### Texto del ejercicio
+-------+
A menudo se enfoca esta crítica de tal manera que parece un dardo orientado al despacho donde se decide la composición sectorial de nuestra economía. El problema es que este despacho no existe. En Catalunya, al igual que en España y en Europa, la fortaleza o debilidad industrial, turística o del sector primario no son fruto de una política de asignación de cuotas, sino una consecuencia de la competitividad de cada uno de los sectores. La competitividad del turismo se define por vectores como la calidad paisajística, el buen clima o la facilidad de acceso –factores intrínsecos de Catalunya que no han requerido mucho esfuerzo político o social para posibilitarlos. La Costa Brava tiene el agradable clima que tiene por un azar del destino, y sus preciosos paisajes lo son por la misma razón. En menor medida, el sector primario depende de la disponibilidad abundante de suelo fértil, agua y una climatología compatible, si bien en este ámbito comienzan a pesar otros elementos más proactivos como la regulación fitosanitaria, la carga burocrática o la eficiencia logística.
+-------+
### Información proporcionada
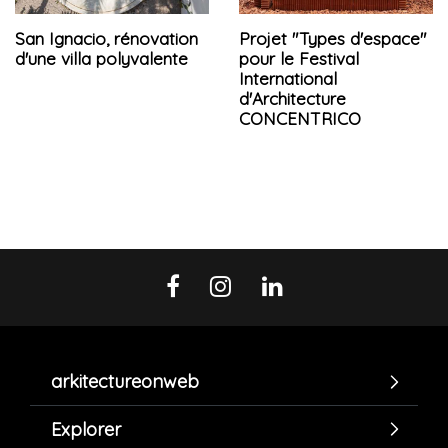
San Ignacio, rénovation
Projet "Types d'espace"
d'une villa polyvalente
pour le Festival
International
d'Architecture
CONCENTRICO
arkitectureonweb
Explorer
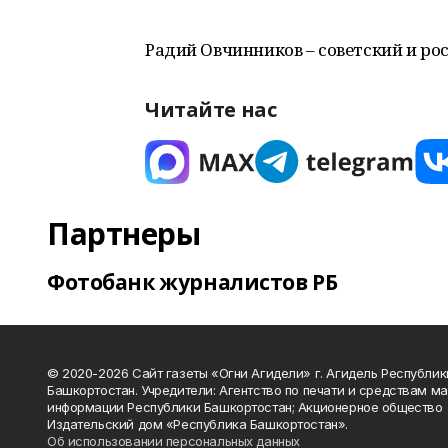
Радий Овчинников – советский и ро
Читайте нас
Партнеры
Фотобанк журналистов РБ
© 2020-2026 Сайт газеты «Огни Агидели» г. Агидель Республик
Башкортостан. Учредители: Агентство по печати и средствам м
информации Республики Башкортостан; Акционерное общество
Издательский дом «Республика Башкортостан».
Об использовании персональных данных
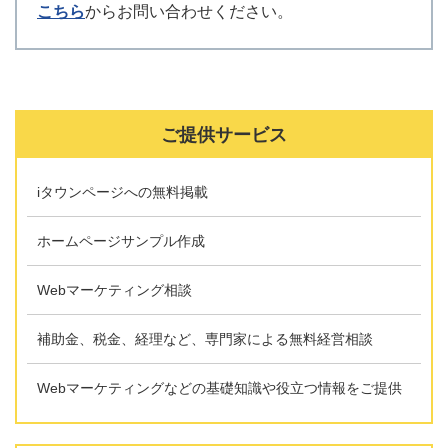
こちら
からお問い合わせください。
ご提供サービス
iタウンページへの無料掲載
ホームページサンプル作成
Webマーケティング相談
補助金、税金、経理など、専門家による無料経営相談
Webマーケティングなどの基礎知識や役立つ情報をご提供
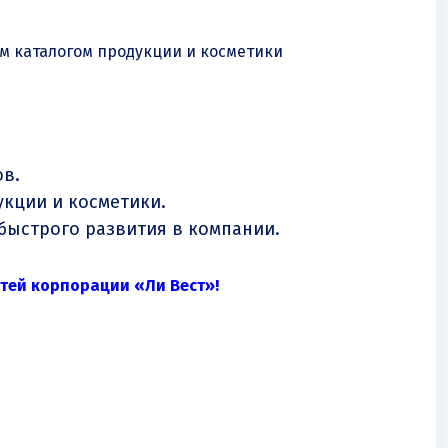
м каталогом продукции и косметики
ов.
укции и косметики.
 быстрого развития в компании.
стей корпорации «Ли Вест»!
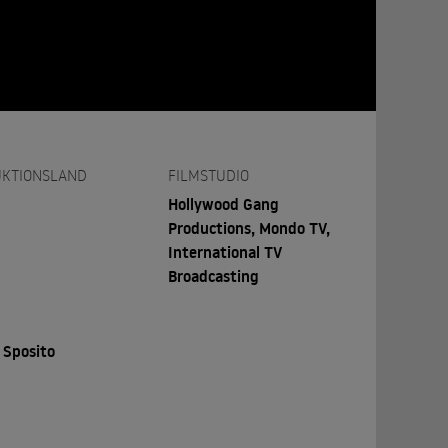
KTIONSLAND
FILMSTUDIO
Hollywood Gang
Productions, Mondo TV,
International TV
Broadcasting
 Sposito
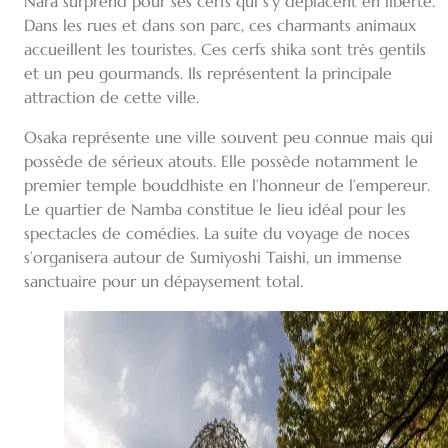
Nara surprend pour ses cerfs qui s’y déplacent en liberté.
Dans les rues et dans son parc, ces charmants animaux
accueillent les touristes. Ces cerfs shika sont très gentils
et un peu gourmands. Ils représentent la principale
attraction de cette ville.
Osaka représente une ville souvent peu connue mais qui
possède de sérieux atouts. Elle possède notamment le
premier temple bouddhiste en l’honneur de l’empereur.
Le quartier de Namba constitue le lieu idéal pour les
spectacles de comédies. La suite du voyage de noces
s’organisera autour de Sumiyoshi Taishi, un immense
sanctuaire pour un dépaysement total.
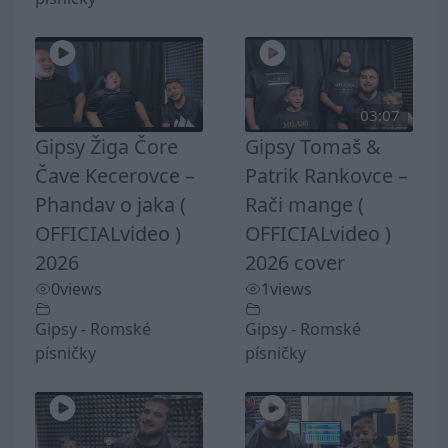
03:07
Gipsy Žiga Čore
Gipsy Tomaš &
Čave Kecerovce –
Patrik Rankovce –
Phandav o jaka (
Rači mange (
OFFICIALvideo )
OFFICIALvideo )
2026
2026 cover
0
views
1
views
Gipsy - Romské
Gipsy - Romské
písničky
písničky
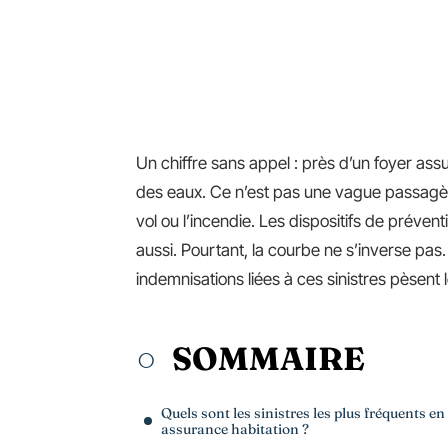
Un chiffre sans appel : près d’un foyer as
des eaux. Ce n’est pas une vague passagère,
vol ou l’incendie. Les dispositifs de préven
aussi. Pourtant, la courbe ne s’inverse pas
indemnisations liées à ces sinistres pèsen
SOMMAIRE
Quels sont les sinistres les plus fréquents en
assurance habitation ?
+-------+
### Consigna de trabajo 1
Identifica y copia cada línea de los registros que contenga la cadena "Gipsy", teniendo en cuenta las mayúsculas y minúsculas.
### Consigna de trabajo 2
Escribe la continuación del texto sobre la competitividad de los sectores económicos en Catalunya a partir de su última oración.
El texto y los registros proceden de fuentes distintas.

### Respuesta final 1
Gipsy Žiga Čore
Gipsy Tomaš &
Gipsy - Romské
Gipsy - Romské

### Respuesta final 2
En cambio, cuando hablamos de industria, hay pocos elementos dejados al azar: es necesario haber trabajado duro para posibilitar un contexto de competitividad, donde la suma de marco regulador, disponibilidad de energía a un costo adecuado, flujo de capital accesible para llevar a cabo inversiones elevadas, infraestructuras logísticas excelentes y acceso al talento son tan esenciales como difíciles de alcanzar. El mismo Sr. Puig afirmaba, en un artículo de 2021 titulado Energía y paisaje: “No podemos dejar que la iniciativa privada dirija la enorme ocupación que las renovables harán de un patrimonio común como es el paisaje”. Evidentemente, sin renovables no hay industria. No es, de nuevo, un fruto del azar o un desliz del despacho de planificación sectorial sino la falta de elementos esenciales para la competitividad industrial, que genera la inevitable consecuencia de engordar los otros sectores de este juego de suma cero: particularmente el turismo, que es quien puede beneficiarse de la protección paisajística a la que se hace referencia.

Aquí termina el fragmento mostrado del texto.